Figure 31 is the figure of the multiplying power property (being discharged to the discharge capacity of 0.5V) that sample 3, sample 4, sample 5 and sample 20 are shown.
Figure 32 is the figure that the cycle characteristics of sample 11 under current density 37.2mA/g is shown.
Figure 33 is the summary construction diagram of the lithium rechargeable battery of the 2nd execution mode of the present invention.
description of reference numerals
1 ... SiO 2opal, 2 ... carbon source, 3 ... complex, 4 ... complex, 5 ... macropore porous carbon, 6 ... pore, 7 ... nickel nitrate, 8 ... graphitization porous carbon, 9 ... macropore porousness graphite electrode material, 10 ... SiO 2opal, 11 ... carbon source, 12 ... complex, 13 ... complex, 14 ... macropore porousness graphite electrode material, 15 ... pore, 20 ... lithium rechargeable battery, 21 ... barrier film, 22 ... positive pole parts, 23 ... anode member, 24 ... lead-in wire, 25 ... positive pole collector plate, 26 ... housing, 27 ... positive terminal, 28 ... negative pole collector plate, 29 ... lead-in wire, 30 ... spool body
Embodiment
<1. the 1st execution mode: macropore porousness graphite electrode material >
Below, with reference to Figure 1A ~ Fig. 1 H, the macropore porousness graphite electrode material of the 1st execution mode of the present invention and manufacture method thereof are described.

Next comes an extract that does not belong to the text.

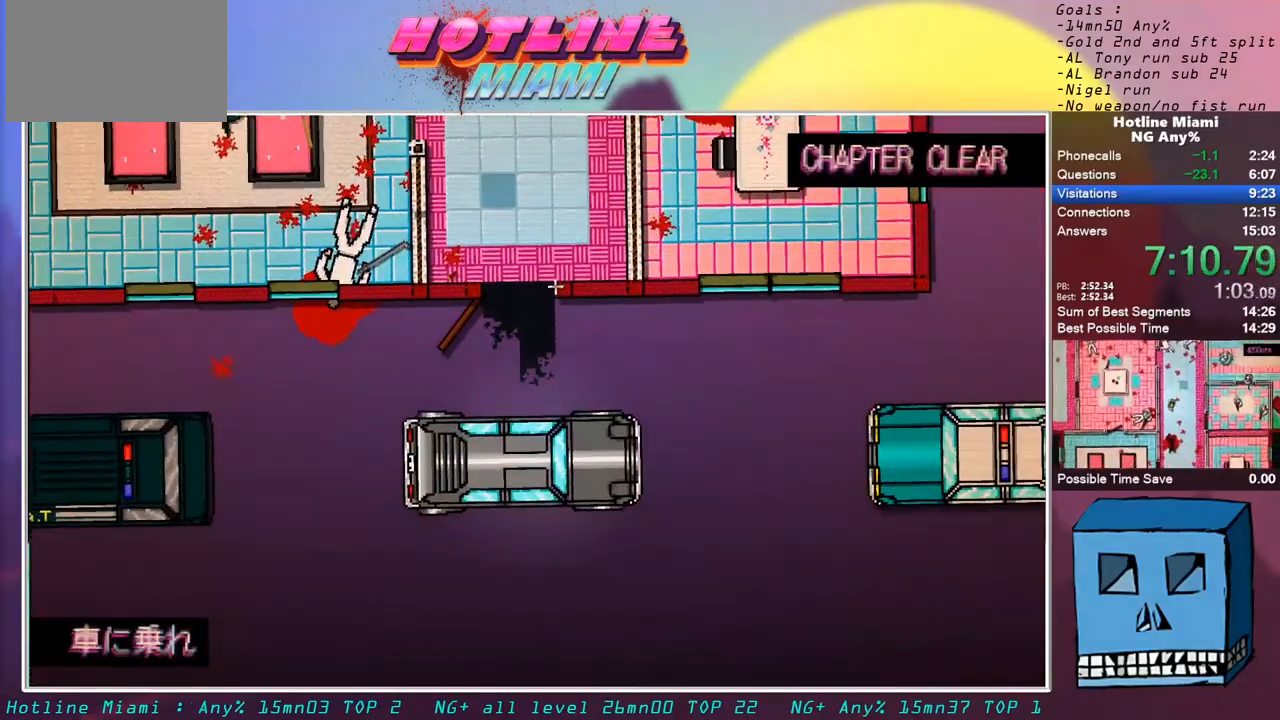
{"keys": [], "mouse": ["left"], "events": [[100, "s", "up"]]}
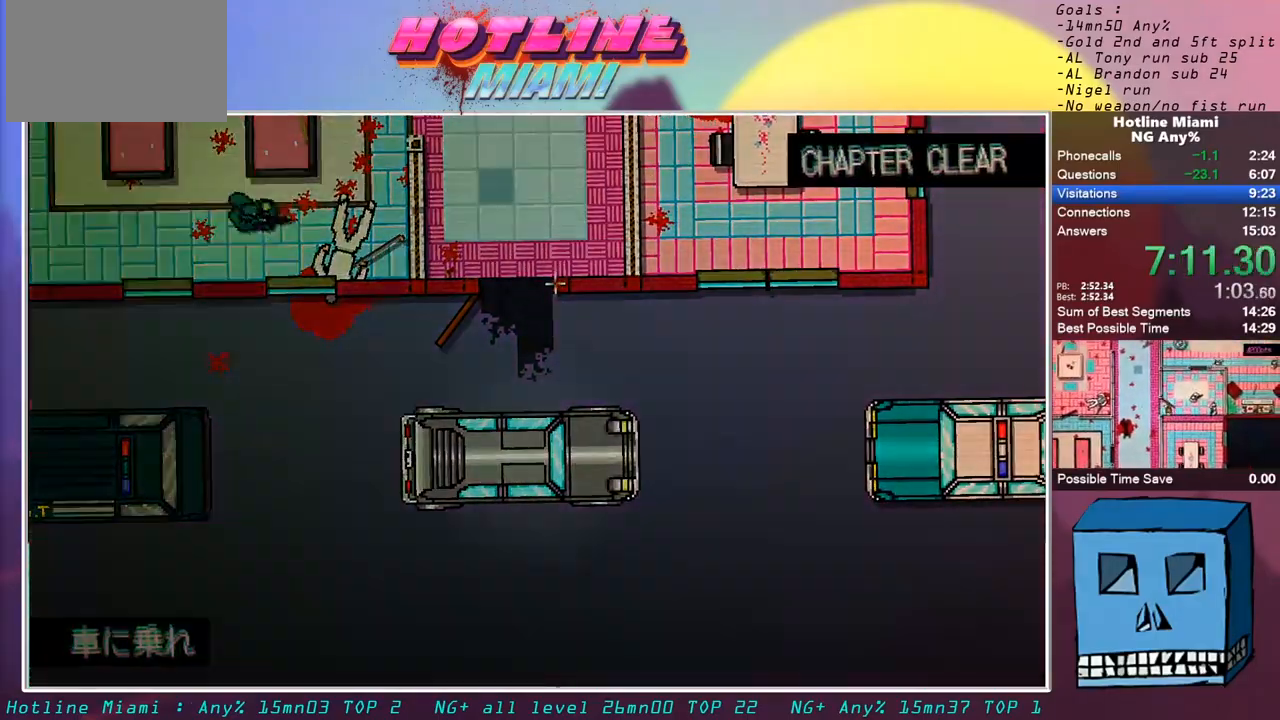
{"keys": [], "mouse": ["left"], "events": []}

[structure of macropore porousness graphite electrode material]
First, the structure of the macropore porousness graphite electrode material of present embodiment example and characteristic thereof are described.The macropore porousness graphite electrode material of present embodiment example is by having loose structure that large pore links in three dimensions and the macropore porous body that its porous wall is made up of graphitic carbon is formed.In addition, its total specific area is greater than 69m 2g -1, the specific area of micropore is more than 0 relative to the ratio of total specific area and less than 0.74, and the D of Raman spectrum is with the area ratio (D/G area ratio) be with G to be more than 0 and less than 1.33.

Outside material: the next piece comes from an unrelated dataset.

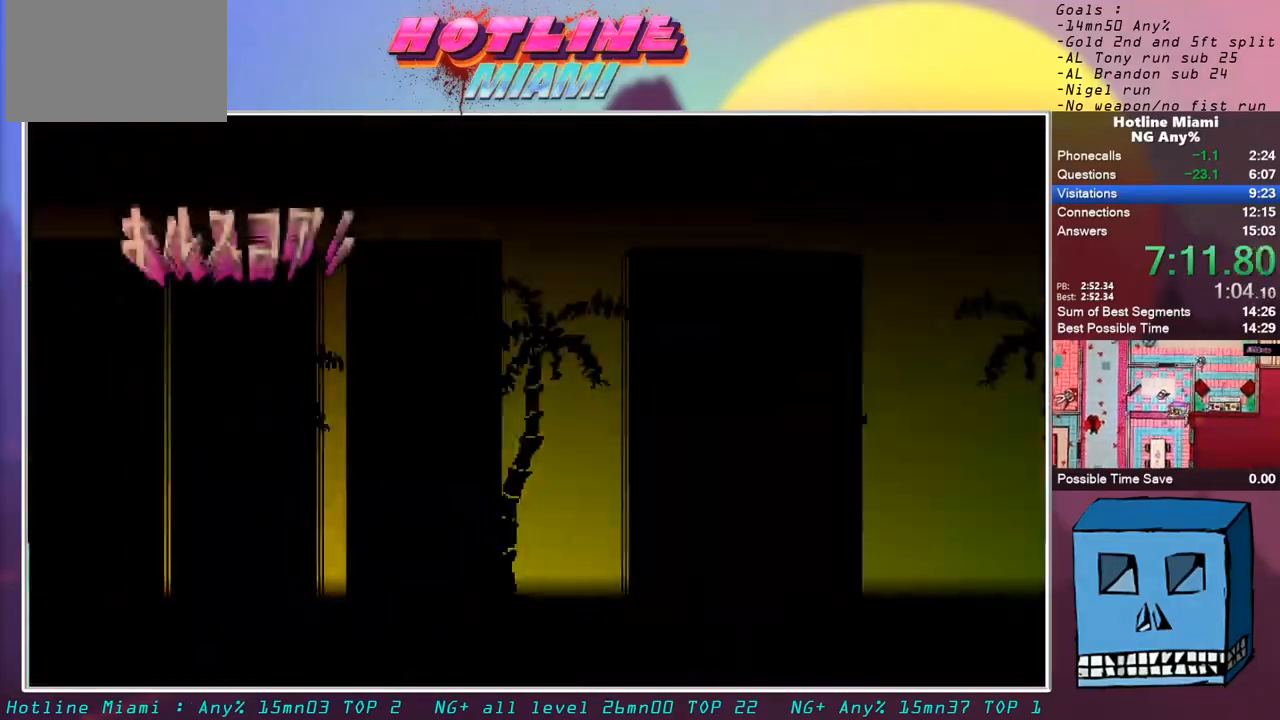
{"keys": [], "mouse": ["left"], "events": []}
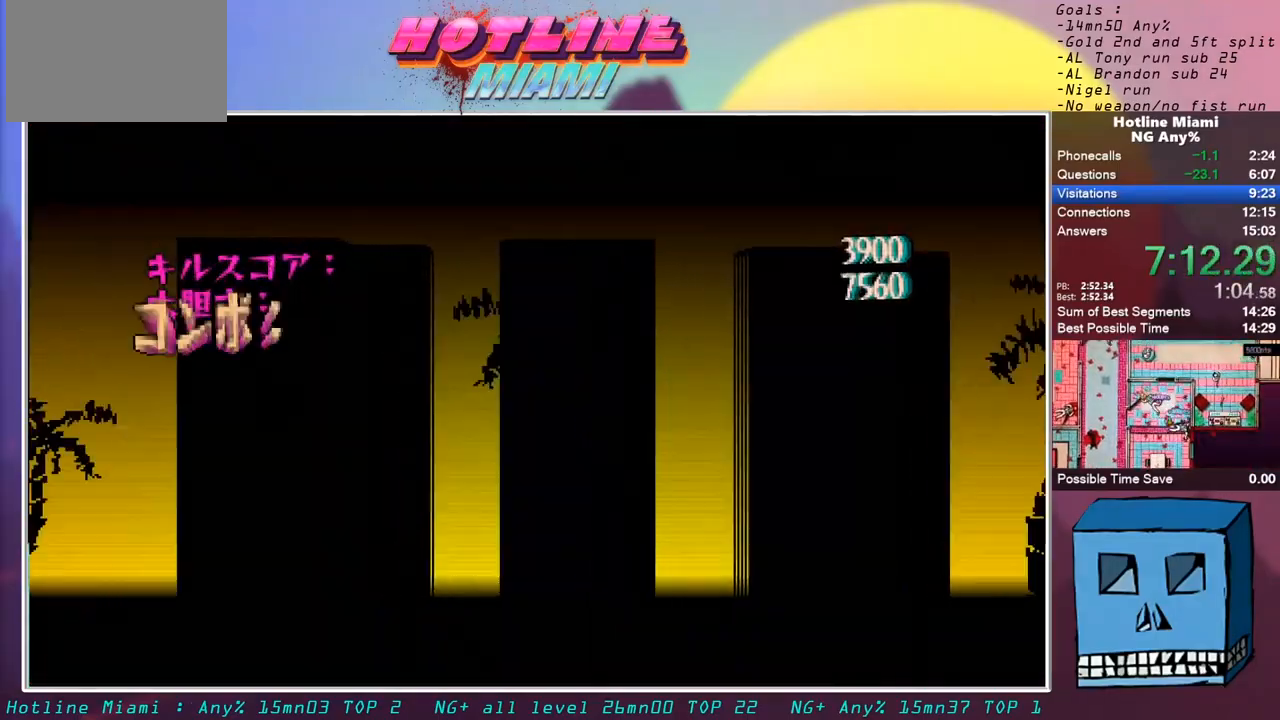
{"keys": [], "mouse": ["left"], "events": []}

Here, micropore refers to that diameter is the pore of below 2nm.
If graphitization is carried out, then the specific area of micropore reduces relative to the ratio of total specific area.In present embodiment example, the specific area that graphitization preferably proceeds to micropore is less than 0.74 relative to the ratio of total specific area.D/G area ratio also shows graphitedly carries out situation.Therefore, when D/G area ratio is greater than 1.33, graphitization is insufficient, cannot obtain good conductivity, and cannot obtain the charge/discharge capacity under electronegative potential.Thus, D/G area ratio is preferably more than 0 and less than 1.33.
[manufacture method (its 1) of macropore porousness graphite electrode material]
Then, utilize Figure 1A ~ Fig. 1 H, the manufacture method of the macropore porousness graphite electrode material of present embodiment example is described.
First, will be more than 100nm containing average grain diameter and the silicon dioxide (SiO of below 450nm 2) colloidal solution centrifugation, then make its drying under reduced pressure, thus as shown in Figure 1A, obtaining is the SiO of more than 100nm and below 450nm by average grain diameter 2granuloplastic SiO 2aggregates body is (hereinafter referred to as SiO 2opal 1).This SiO 2opal 1 becomes mold in the present embodiment, by multiple SiO 2the aggregate of particle is formed.
On the other hand, make mixed solution phenol and formaldehyde mixed in the mode of mol ratio 1: 0.85, in this mixed solution, add a small amount of hydrochloric acid, thus prepare carbon source solution.
Then, as shown in Figure 1B, by the SiO of drying 2opal 1 soaks 12 hours in carbon source solution 2.Then, the SiO will soaked in carbon source solution 2 2opal 1 filters, and carries out 12 hours heat treated thus removing moisture etc., simultaneously by carbon source resinification, as shown in Figure 1 C, make phenolic resins and SiO at 128 DEG C 2the complex 3 of opal 1.
Here, phenolic resins is equivalent to carbon precursor resin of the present invention.
Then, by phenolic resins and SiO 2the complex 3 of opal 1 heat treated 5 hours in argon gas atmosphere, at 400 DEG C, thus phenolic resin carbonized, obtain carbon and SiO as shown in figure ip 2the complex 4 of opal 1.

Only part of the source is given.